# AIM OF THE TASK:
Below are records; please set down exactly the lines from the first through the one containing "thumb cmc: (255, 322)".

-- RECORDS SHOWN follows --

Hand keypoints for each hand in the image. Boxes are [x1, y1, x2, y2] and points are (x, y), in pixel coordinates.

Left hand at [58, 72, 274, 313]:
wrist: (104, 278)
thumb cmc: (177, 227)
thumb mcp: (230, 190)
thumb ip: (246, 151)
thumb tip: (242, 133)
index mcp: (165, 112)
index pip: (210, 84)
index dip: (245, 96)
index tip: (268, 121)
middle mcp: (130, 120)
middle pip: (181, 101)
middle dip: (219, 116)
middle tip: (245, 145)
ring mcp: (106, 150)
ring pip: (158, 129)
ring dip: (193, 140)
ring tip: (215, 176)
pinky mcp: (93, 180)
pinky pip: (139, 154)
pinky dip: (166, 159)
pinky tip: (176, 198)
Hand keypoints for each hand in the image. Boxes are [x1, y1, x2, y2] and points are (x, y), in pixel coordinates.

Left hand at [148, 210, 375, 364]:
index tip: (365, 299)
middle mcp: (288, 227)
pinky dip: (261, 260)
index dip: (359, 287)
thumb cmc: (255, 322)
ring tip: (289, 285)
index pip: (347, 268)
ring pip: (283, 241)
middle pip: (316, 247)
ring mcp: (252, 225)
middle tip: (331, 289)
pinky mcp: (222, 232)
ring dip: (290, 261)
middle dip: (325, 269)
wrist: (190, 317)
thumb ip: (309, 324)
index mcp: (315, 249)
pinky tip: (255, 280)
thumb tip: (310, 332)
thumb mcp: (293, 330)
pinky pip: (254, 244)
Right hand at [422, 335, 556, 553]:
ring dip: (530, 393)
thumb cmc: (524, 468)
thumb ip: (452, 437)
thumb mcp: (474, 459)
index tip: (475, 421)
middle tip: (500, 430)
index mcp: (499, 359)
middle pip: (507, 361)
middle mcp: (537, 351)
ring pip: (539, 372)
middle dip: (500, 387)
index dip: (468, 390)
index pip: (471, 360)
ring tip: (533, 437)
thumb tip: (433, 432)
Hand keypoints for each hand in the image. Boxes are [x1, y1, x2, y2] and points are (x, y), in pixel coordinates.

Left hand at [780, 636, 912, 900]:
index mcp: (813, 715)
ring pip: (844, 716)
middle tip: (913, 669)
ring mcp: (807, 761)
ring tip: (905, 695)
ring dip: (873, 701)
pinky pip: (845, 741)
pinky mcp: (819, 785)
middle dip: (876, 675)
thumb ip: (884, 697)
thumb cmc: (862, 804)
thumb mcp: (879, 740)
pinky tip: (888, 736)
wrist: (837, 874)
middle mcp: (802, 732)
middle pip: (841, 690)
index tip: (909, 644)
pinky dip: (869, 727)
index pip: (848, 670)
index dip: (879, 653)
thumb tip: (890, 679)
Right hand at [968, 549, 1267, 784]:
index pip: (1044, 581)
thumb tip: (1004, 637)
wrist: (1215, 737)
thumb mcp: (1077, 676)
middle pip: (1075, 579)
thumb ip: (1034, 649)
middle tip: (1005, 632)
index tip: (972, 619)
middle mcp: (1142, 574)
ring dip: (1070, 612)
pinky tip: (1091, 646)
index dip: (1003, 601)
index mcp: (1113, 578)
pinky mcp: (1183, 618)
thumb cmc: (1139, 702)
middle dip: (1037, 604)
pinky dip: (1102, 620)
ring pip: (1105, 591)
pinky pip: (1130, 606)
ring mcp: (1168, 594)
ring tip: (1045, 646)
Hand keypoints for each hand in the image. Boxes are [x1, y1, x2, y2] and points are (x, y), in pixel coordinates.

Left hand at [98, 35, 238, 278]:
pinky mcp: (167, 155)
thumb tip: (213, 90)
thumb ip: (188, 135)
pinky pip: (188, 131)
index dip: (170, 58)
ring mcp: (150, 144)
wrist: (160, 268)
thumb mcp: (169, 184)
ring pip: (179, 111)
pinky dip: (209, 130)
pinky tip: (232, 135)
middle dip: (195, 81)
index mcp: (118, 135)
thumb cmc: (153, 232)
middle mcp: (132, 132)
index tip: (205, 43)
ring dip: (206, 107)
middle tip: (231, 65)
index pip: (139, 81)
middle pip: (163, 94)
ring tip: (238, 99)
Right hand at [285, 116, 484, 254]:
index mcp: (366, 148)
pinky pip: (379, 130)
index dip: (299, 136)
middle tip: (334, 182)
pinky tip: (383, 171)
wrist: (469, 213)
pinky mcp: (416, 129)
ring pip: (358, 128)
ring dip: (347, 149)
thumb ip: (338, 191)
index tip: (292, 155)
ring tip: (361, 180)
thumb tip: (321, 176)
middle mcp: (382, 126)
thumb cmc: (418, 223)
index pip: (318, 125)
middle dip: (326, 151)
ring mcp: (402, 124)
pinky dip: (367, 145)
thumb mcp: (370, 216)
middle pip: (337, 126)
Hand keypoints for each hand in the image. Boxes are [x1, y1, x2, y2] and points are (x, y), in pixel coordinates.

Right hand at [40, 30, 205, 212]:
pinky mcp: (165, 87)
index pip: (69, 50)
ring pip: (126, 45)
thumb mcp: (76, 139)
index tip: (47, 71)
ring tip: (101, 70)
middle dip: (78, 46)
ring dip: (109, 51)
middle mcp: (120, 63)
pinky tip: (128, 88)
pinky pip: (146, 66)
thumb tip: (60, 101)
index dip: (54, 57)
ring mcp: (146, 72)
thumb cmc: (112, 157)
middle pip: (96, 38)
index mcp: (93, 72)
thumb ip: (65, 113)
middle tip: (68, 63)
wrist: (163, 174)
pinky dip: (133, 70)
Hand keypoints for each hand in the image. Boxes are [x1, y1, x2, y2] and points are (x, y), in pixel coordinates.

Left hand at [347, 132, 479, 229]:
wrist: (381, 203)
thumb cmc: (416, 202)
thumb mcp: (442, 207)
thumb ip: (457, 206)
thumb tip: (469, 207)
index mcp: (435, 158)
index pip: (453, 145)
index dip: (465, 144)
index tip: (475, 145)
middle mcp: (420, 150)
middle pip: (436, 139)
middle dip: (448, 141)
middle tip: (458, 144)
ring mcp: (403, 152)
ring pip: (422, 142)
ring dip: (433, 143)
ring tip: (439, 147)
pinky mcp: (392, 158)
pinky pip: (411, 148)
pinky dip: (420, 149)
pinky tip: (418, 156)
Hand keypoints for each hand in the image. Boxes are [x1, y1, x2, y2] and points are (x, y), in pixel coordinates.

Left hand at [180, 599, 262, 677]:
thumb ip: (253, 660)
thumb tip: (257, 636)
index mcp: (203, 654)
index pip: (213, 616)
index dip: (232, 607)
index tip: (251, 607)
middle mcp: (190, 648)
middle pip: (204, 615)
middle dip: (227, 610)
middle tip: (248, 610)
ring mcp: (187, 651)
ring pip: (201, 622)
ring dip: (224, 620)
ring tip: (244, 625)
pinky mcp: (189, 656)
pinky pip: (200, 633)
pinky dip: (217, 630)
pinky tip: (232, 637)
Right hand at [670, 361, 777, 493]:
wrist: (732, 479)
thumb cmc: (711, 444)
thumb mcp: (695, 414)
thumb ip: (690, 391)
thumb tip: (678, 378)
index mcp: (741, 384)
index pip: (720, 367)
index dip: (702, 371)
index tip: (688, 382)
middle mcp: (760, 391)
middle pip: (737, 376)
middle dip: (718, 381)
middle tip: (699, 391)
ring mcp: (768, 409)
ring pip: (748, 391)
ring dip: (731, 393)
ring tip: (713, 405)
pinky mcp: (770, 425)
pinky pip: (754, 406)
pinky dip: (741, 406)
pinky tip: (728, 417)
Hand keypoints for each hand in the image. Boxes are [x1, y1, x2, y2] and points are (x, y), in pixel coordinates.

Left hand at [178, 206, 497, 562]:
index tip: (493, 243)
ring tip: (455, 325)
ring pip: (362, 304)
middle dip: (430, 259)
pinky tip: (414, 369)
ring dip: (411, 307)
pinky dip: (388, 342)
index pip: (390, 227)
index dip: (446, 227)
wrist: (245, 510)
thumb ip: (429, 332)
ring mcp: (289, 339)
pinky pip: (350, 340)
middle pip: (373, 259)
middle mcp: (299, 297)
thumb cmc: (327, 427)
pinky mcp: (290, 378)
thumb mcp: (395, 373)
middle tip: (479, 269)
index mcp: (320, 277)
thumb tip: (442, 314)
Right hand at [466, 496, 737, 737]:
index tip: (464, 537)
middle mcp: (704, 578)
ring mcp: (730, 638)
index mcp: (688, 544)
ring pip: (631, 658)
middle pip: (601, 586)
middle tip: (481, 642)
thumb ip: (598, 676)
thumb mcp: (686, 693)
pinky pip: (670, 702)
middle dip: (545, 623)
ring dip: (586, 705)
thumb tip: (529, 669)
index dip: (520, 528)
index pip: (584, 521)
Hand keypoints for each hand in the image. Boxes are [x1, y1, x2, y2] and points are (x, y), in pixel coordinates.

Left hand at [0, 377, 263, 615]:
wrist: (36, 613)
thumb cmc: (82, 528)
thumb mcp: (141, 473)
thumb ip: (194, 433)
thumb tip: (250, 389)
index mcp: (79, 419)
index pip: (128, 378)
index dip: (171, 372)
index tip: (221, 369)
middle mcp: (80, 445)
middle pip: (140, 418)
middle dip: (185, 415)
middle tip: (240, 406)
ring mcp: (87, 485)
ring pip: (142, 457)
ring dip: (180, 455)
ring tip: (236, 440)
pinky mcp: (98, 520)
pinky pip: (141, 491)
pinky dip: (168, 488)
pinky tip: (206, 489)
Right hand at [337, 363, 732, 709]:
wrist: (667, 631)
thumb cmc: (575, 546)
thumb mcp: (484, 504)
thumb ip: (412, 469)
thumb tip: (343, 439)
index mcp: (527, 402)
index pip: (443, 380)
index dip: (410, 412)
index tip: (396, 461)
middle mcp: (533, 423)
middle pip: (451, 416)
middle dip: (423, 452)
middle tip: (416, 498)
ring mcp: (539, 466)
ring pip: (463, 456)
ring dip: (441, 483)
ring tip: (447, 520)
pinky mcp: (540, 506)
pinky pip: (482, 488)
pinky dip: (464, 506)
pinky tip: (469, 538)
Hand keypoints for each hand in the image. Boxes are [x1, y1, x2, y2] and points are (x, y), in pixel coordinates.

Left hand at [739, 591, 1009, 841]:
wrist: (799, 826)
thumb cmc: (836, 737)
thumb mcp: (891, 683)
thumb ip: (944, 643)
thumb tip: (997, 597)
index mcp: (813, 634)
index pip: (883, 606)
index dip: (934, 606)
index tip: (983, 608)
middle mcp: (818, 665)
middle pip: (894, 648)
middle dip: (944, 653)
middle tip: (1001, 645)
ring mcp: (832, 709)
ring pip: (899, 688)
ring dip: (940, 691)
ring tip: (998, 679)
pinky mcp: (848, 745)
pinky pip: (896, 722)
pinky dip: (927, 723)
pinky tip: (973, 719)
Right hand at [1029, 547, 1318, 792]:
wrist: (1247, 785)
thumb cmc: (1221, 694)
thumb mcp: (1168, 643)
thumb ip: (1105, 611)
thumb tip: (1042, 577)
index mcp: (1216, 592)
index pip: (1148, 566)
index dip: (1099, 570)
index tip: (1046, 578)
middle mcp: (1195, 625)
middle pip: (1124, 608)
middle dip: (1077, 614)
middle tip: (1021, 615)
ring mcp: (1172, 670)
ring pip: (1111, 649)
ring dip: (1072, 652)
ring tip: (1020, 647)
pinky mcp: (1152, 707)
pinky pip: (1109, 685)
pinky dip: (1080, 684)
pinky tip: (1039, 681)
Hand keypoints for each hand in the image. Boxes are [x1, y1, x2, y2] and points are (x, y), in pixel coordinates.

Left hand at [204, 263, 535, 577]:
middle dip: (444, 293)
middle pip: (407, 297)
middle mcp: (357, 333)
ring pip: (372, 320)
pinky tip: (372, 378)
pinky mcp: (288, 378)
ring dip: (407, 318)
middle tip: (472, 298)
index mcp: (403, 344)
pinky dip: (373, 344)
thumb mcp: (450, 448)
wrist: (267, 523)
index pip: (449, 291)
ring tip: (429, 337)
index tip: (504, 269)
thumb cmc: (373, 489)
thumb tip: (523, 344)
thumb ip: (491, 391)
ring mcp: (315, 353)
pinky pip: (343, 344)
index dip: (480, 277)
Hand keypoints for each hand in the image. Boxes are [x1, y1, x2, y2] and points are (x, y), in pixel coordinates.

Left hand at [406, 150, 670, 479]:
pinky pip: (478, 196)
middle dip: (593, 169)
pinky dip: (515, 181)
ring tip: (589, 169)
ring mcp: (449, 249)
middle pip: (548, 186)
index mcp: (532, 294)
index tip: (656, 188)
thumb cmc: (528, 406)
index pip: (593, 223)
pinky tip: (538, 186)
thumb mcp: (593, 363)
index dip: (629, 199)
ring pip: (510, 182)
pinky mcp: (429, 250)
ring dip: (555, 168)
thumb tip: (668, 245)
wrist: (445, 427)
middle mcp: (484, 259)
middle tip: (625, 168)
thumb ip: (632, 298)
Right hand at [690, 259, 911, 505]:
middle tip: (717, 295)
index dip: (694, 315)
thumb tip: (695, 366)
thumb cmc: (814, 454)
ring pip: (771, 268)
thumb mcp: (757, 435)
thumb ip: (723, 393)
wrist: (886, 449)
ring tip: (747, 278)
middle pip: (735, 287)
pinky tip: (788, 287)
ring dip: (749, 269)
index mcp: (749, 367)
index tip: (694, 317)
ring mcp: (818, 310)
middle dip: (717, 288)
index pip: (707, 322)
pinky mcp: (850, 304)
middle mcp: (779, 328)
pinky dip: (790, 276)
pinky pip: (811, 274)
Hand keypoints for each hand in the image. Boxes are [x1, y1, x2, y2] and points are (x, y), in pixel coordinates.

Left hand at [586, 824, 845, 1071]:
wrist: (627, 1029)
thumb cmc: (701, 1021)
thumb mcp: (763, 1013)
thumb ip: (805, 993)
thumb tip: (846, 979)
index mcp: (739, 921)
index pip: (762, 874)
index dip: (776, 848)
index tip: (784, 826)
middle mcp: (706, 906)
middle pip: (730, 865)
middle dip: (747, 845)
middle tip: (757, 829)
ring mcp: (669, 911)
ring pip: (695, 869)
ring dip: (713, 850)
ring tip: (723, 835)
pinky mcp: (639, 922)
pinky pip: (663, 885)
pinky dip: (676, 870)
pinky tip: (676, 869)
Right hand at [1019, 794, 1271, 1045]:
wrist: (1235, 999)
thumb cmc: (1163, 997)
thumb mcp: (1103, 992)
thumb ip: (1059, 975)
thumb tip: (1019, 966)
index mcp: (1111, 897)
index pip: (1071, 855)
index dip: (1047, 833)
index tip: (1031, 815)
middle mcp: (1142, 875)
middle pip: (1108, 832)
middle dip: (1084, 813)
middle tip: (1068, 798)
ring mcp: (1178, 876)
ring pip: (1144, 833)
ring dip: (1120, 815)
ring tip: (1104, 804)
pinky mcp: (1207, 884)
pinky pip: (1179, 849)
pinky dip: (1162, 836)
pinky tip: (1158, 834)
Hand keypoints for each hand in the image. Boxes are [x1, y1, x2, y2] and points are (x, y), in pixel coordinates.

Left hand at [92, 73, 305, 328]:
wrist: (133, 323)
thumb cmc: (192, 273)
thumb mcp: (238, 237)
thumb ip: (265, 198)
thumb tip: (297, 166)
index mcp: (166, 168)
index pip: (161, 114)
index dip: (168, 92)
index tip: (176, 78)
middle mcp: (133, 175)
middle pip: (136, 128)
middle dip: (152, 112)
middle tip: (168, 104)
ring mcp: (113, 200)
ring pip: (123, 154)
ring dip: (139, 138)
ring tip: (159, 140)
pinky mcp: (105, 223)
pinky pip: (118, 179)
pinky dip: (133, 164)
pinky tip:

-- RECORDS SHOWN concluded --

# TASK ANSWER:
Hand keypoints for each hand in the image. Boxes are [x1, y1, x2, y2] and points are (x, y), in pixel coordinates.

Left hand at [58, 72, 274, 313]:
wrist: (104, 278)
thumb cmc: (177, 227)
thumb mcp: (230, 190)
thumb ip: (246, 151)
thumb tip: (242, 133)
index mcp: (165, 112)
index pip: (210, 84)
index dip: (245, 96)
index tip: (268, 121)
middle mcp: (130, 120)
middle pip: (181, 101)
middle dip: (219, 116)
middle tip: (245, 145)
ring mcp: (106, 150)
ring pip: (158, 129)
ring dip: (193, 140)
ring tip: (215, 176)
pinky mcp: (93, 180)
pinky pip: (139, 154)
pinky dip: (166, 159)
pinky tip: (176, 198)
Hand keypoints for each hand in the image. Boxes are [x1, y1, x2, y2] and points are (x, y), in pixel coordinates.

Left hand at [148, 210, 375, 364]:
index tip: (365, 299)
middle mcp: (288, 227)
pinky dip: (261, 260)
index dip: (359, 287)
thumb cmc: (255, 322)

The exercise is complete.